The oncology community shouldn’t be rushing to prescribe the CDK 4/6 inhibitor abemaciclib (Verzenio) for early breast cancer. There are still too many unknowns, given the lack of overall survival benefit observed so far, and too much risk of harm, given the reported side effects and high cost of treatment.
Considering the dubious or even non-existent benefit in a small percentage of patients, it may be premature to recommend adjuvant abemaciclib to patients with early breast cancer without waiting for mature data.
Abemaciclib and its rival CDK 4/6 inhibitors palbociclib and ribociclib are currently standard of care for advanced/metastatic hormone receptor (HR)– positive, HER2-negative breast cancer.
For now, it’s safe to say that CDK 4/6 inhibitors can be reserved for later lines of therapy.
Last October, the US Food and Drug Administration approved the use of abemaciclib with endocrine therapy in the adjuvant setting for women with early HR-positive, HER2-negative breast cancer who are at high risk for relapse and who have a Ki-67 score of 20% or higher.
At the time, drugmaker Eli Lilly noted in a press release that the approval made abemaciclib the first add-on that was approved for adjuvant endocrine therapy in nearly 20 years. A researcher on the company’s approval study called the new indication “practice-changing” and said this combination could become a new standard of care.
A month later, the American Society of Clinical Oncology updated its guidelines to give a strong recommendation for the use of abemaciclib with adjuvant endocrine therapy for patients who meet the indication requirements.
As for uptake by the oncology community, Eli Lilly reported earning $384.3 million for abemaciclib in the US in the second quarter of 2022 — up 83% from the second quarter of 2021.
The approval was based on a significant improvement in invasive disease-free survival at 36 months — 79% with endocrine therapy alone, vs 86% with the addition of abemaciclib; however, invasive disease-free survival has not been validated as a surrogate for overall survival. And in the trial, an overall survival benefit had not emerged at 27 months.
And with a price tag of more than $300,000 over 2 years, the authors worry about “substantial financial toxicity” for a drug with “uncertain benefit” and “known toxicities.”

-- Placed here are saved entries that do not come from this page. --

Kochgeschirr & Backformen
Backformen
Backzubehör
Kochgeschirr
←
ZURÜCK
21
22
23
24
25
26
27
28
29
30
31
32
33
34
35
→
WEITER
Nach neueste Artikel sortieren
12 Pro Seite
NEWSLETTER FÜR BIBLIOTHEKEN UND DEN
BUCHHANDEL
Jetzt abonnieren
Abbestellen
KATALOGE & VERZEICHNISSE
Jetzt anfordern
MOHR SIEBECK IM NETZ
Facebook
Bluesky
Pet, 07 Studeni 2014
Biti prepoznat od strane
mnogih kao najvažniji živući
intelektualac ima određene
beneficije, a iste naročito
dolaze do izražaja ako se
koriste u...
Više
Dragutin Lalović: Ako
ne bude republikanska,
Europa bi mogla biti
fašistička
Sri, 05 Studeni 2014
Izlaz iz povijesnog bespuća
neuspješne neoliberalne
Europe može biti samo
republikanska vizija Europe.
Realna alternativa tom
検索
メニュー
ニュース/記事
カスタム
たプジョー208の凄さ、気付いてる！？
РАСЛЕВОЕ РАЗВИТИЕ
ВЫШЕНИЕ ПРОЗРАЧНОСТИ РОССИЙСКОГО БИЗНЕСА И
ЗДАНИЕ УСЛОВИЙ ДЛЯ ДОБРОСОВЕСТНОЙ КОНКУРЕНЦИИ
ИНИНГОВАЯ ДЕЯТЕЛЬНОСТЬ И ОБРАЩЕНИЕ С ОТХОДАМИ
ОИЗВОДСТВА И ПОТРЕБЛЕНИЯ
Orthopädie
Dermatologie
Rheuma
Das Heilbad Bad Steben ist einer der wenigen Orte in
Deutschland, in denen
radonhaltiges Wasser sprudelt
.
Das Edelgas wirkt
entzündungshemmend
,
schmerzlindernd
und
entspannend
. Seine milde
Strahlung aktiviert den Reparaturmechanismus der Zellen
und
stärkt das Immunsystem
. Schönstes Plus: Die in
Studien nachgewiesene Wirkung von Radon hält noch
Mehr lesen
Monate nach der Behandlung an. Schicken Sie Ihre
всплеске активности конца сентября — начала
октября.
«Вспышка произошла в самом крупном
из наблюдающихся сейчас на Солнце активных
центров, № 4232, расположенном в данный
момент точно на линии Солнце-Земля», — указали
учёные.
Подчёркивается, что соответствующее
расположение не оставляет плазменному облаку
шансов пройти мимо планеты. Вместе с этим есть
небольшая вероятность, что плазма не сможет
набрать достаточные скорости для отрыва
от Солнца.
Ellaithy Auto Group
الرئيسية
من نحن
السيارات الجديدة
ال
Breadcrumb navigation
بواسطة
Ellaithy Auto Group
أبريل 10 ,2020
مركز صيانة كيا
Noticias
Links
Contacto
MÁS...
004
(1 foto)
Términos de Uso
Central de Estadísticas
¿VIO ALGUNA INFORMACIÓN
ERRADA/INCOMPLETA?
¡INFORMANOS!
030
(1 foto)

In addition, abemaciclib’s side effects are notable. Almost 50% of patients experienced grade 3 or higher adverse events with abemaciclib, vs 16% with placebo.
Another potential downside: Giving the drug too early might generate treatment-resistant clones, potentially wiping out a benefit from abemaciclib in the advanced/metastatic setting.
In fact, the possibility of a worse overall survival also exists, if early CDK 4/6 exposure leads to the development of an aggressive, treatment resistant clone.
The team also probed why another CDK 4/6 inhibitor, palbociclib, which has a similar mechanism of action to abemaciclib and is similar in efficacy for the treatment of metastatic disease, struck out twice in trials for early hormone- positive breast cancer — wondering, for instance, whether there is a “genuine difference” between the two that can explain the outcomes in the adjuvant setting.
Overall, the editorialists “urge caution” before accepting abemaciclib as standard of care in early breast cancer.